> **JOB ITEM**
Only a number is wanted here: the count of lines in the entries below that contain the word "neuen".

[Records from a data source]
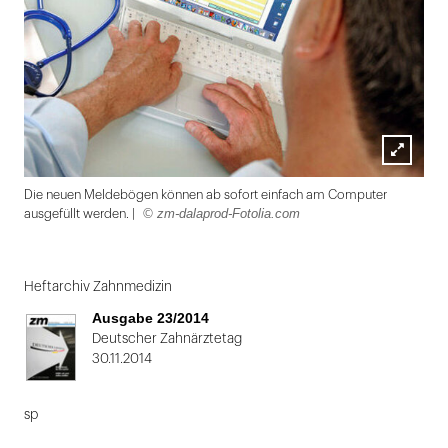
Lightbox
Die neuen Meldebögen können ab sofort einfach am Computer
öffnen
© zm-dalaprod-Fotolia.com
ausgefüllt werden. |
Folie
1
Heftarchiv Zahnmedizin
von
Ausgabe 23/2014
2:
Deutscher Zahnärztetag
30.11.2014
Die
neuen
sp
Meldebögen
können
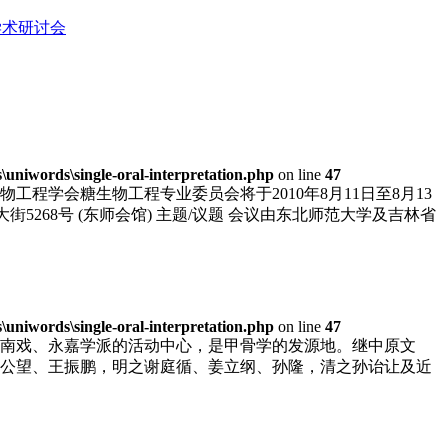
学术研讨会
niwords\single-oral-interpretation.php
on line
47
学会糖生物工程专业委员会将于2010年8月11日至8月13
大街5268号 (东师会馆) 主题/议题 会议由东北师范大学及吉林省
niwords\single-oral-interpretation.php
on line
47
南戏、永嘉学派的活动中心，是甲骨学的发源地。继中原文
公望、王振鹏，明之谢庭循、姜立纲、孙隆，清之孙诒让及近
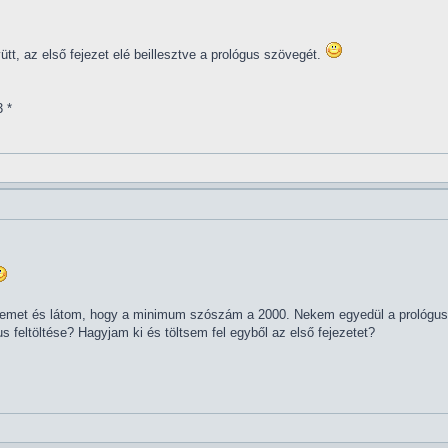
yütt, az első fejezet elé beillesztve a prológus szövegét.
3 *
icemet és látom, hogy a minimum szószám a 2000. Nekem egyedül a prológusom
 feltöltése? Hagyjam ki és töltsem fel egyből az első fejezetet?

> **ANSWER TO THE PROBLEM**
2